Görevin amacı
İzmir'deki su kesintilerini anlatan metinde "EKİM YAĞIŞI UMUT" ifadesiyle başlayan ve "40 altında gerçekleşti." ifadesiyle biten bölümü, bu son ifade de dahil, hiç değiştirmeden kopyalayın.

Alıştırma metni
——————

EKİM YAĞIŞI UMUT OLDU
Meteoroloji Genel Müdürlüğü (MGM) verilerine göre İzmir’de Ekim ayı uzun yıllar yağış ortalaması 44,6 kilogram olarak belirlenirken, 2025 yılının Ekim ayında bu rakam 99,8 kilograma çıkarak yaklaşık yüzde 123 artış gösterdi. Ancak Kasım ayında durum değişti. Uzun yıllar ortalaması 81,4 kilogram olan Kasım ayı yağışı, 2025 yılında 48,3 kilogramda kalarak normal seviyenin yaklaşık yüzde 40 altında gerçekleşti.

SU KESİNTİLERİ HER GÜNE ALINDI
Barajlardaki su seviyelerinin alarm vermesi üzerine İZSU Genel Müdürlüğü, 6 Ağustos tarihinde başlattığı su yönetimi uygulamasını devam ettiriyor. Su arzını dengede tutmak ve iletimini sağlamak amacıyla yapılan plan içerisinde; Bornova, Karşıyaka, Çiğli, Bayraklı, Konak, Buca, Gaziemir, Karabağlar, Balçova ve Narlıdere’nin de aralarında bulunduğu toplam 13 ilçede su kesintileri uygulanıyor. Daha önce 2 günde bir gerçekleştiren kesintiler, artık her akşam saat 23.00 ile sabah 05.00 arasında yapılacağı açıklandı.
“İZMİR’DE KAYIP-KAÇAK ORANI BANA GÖRE YÜZDE 35 CİVARINDA”
İzmir Büyükşehir Belediyesi’nin İZSU yönetiminde bir hidrojeolog ya da jeoloji mühendisinin bulunmadığını vurgulayan Türkiye Bilimler Akademisi (TÜBA) Çevre, Biyoçeşitlilik ve İklim Değişikliği Çalışma Grubu Üyesi Prof. Dr. Doğan Yaşar, “Kesinti saatlerinin artacağını ve 2026’da da devam edeceğini düşünüyorum. İZSU şu anda gece 23.00 ile sabah 05.00 arasında suyu kesmektedir. İnsanlar bu saatlerin su kullanımının düşük olduğu için önemsiz olduğunu düşünse de aslında bu saatlerde 75-80 bin metreküp gibi büyük bir su tasarrufu sağlanıyor. Çünkü kayıp-kaçak oranı oldukça fazladır. İZSU’nun sayfasında bu oran yüzde 25 olarak görünse de bana göre yüzde 35 civarındadır. 2000’li yıllarda kayıp-kaçak oranı yüzde 60’tı; yoğun çalışmalarla yüzde 35’lere indirildi ancak şu anda tekrar yüzde 35 seviyesinde görünmektedir. Bu nedenle altyapının mutlaka gözden geçirilmesi ve gerekli düzenlemelerin yapılması gereklidir.” ifadelerini kullandı.

“BARAJLAR DOLUYKEN BİLE YER ALTINDAN SU ÇEKİLDİ”

——————

Verilen satırlar
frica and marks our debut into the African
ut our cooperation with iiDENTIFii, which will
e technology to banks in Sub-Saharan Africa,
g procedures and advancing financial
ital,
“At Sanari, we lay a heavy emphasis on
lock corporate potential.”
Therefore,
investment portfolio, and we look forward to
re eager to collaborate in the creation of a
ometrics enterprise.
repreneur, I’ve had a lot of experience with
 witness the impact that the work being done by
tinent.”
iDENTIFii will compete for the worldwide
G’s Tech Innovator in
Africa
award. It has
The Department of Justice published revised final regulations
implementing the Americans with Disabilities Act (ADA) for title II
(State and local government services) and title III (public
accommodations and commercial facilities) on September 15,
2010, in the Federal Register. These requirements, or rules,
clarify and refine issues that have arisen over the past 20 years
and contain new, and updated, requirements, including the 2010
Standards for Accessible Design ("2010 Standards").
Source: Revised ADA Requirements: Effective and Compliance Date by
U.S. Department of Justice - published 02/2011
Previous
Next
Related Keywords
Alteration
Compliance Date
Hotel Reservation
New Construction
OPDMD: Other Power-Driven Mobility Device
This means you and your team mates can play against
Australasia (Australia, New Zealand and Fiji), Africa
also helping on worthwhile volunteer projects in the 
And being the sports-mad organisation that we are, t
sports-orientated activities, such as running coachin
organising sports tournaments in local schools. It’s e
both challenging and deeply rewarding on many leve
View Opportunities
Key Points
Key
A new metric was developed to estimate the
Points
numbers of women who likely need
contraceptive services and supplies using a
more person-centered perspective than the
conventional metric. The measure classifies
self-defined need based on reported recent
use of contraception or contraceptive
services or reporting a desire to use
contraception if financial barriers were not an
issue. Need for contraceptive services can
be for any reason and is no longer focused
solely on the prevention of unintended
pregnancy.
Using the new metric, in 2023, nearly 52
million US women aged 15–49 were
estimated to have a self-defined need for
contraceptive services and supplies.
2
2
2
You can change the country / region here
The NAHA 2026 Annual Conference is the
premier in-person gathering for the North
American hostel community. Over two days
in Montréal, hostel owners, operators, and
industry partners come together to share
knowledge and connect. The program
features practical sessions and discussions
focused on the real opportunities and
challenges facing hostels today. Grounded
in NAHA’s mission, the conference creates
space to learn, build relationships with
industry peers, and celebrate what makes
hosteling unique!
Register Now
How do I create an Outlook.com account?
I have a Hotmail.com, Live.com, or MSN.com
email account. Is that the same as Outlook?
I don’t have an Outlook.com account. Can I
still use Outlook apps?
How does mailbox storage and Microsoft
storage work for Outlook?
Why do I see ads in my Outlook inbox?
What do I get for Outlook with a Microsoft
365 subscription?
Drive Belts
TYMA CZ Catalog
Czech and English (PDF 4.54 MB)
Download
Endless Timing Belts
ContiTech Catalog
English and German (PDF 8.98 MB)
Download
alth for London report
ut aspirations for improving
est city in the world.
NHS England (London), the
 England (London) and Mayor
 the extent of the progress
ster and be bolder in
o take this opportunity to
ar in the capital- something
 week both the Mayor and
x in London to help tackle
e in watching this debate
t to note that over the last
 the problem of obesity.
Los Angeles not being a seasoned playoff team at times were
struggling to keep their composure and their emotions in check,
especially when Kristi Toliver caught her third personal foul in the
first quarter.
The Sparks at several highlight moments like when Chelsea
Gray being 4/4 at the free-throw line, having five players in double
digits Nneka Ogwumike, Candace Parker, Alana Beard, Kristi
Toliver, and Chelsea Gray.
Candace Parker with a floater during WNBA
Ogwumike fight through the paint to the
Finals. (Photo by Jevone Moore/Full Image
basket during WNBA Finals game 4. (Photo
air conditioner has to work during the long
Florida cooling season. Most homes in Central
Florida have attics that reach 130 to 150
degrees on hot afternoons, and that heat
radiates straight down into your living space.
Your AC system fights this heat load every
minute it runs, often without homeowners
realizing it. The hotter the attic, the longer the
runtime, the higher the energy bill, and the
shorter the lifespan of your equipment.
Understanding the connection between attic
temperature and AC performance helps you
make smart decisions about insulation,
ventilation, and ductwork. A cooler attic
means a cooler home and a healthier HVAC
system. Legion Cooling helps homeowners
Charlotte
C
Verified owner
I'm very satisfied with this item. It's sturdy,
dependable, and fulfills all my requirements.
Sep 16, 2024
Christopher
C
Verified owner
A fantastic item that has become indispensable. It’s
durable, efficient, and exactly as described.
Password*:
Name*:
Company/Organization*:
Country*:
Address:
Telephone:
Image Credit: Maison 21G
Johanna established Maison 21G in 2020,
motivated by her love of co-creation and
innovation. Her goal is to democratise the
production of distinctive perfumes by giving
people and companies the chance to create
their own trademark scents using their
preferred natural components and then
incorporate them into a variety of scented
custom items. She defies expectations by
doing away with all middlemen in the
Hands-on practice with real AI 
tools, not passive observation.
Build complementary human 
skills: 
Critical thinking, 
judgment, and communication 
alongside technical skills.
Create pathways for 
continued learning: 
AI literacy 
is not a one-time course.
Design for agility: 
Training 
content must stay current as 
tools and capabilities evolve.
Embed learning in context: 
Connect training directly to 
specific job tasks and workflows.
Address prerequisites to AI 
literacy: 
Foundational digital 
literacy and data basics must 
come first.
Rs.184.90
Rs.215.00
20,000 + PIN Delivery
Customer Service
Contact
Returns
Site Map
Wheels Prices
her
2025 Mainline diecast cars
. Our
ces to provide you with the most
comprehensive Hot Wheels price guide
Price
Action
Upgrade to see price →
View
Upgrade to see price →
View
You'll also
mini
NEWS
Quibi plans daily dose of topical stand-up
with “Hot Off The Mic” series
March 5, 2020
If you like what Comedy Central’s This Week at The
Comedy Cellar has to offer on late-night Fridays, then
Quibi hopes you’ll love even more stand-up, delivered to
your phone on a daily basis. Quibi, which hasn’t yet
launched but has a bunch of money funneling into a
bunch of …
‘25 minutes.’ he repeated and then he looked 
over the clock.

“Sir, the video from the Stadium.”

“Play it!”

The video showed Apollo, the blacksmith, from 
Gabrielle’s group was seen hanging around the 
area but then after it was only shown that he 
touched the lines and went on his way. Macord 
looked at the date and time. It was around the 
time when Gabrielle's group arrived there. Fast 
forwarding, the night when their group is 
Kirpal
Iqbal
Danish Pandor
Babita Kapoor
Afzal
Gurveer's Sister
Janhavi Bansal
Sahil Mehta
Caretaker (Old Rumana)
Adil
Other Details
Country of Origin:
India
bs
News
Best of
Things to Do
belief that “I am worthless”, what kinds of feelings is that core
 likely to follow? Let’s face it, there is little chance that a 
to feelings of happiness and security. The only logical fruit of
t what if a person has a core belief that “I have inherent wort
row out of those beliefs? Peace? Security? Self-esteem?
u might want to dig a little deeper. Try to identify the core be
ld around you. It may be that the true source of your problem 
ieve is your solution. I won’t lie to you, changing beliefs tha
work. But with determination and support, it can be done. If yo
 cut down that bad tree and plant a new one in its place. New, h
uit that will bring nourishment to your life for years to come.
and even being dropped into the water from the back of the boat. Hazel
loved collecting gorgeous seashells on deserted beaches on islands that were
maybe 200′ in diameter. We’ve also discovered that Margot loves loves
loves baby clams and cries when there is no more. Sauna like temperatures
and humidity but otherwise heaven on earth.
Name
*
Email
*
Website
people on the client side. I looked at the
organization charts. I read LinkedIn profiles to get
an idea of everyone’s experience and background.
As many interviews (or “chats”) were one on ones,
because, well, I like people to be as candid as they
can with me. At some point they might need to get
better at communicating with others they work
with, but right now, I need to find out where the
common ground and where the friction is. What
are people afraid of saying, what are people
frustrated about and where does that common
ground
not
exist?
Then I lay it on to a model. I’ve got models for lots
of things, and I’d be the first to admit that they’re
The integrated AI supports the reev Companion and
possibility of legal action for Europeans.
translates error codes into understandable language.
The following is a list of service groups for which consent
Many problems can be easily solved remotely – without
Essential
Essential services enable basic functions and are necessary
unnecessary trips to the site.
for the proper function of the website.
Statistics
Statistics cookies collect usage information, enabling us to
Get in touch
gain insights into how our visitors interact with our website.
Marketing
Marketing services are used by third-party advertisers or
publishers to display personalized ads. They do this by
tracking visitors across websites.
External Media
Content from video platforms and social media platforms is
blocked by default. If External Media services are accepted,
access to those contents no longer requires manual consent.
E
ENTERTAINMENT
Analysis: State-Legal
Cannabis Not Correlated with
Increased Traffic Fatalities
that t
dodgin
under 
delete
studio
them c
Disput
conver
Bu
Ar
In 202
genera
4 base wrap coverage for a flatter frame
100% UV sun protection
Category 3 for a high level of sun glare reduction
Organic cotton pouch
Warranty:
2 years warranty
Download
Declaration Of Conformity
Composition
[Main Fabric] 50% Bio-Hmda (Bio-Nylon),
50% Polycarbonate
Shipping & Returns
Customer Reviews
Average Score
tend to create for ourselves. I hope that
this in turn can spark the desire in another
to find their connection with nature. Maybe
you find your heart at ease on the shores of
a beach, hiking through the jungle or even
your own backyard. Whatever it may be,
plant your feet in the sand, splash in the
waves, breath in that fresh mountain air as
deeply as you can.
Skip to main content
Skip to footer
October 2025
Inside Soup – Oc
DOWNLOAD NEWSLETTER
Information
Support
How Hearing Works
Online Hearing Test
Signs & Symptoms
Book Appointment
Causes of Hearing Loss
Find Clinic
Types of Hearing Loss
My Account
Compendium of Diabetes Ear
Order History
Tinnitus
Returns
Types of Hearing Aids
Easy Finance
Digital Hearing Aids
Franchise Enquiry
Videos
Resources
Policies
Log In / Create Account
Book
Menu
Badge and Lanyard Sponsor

——————

Görev sonucu
EKİM YAĞIŞI UMUT OLDU
Meteoroloji Genel Müdürlüğü (MGM) verilerine göre İzmir’de Ekim ayı uzun yıllar yağış ortalaması 44,6 kilogram olarak belirlenirken, 2025 yılının Ekim ayında bu rakam 99,8 kilograma çıkarak yaklaşık yüzde 123 artış gösterdi. Ancak Kasım ayında durum değişti. Uzun yıllar ortalaması 81,4 kilogram olan Kasım ayı yağışı, 2025 yılında 48,3 kilogramda kalarak normal seviyenin yaklaşık yüzde 40 altında gerçekleşti.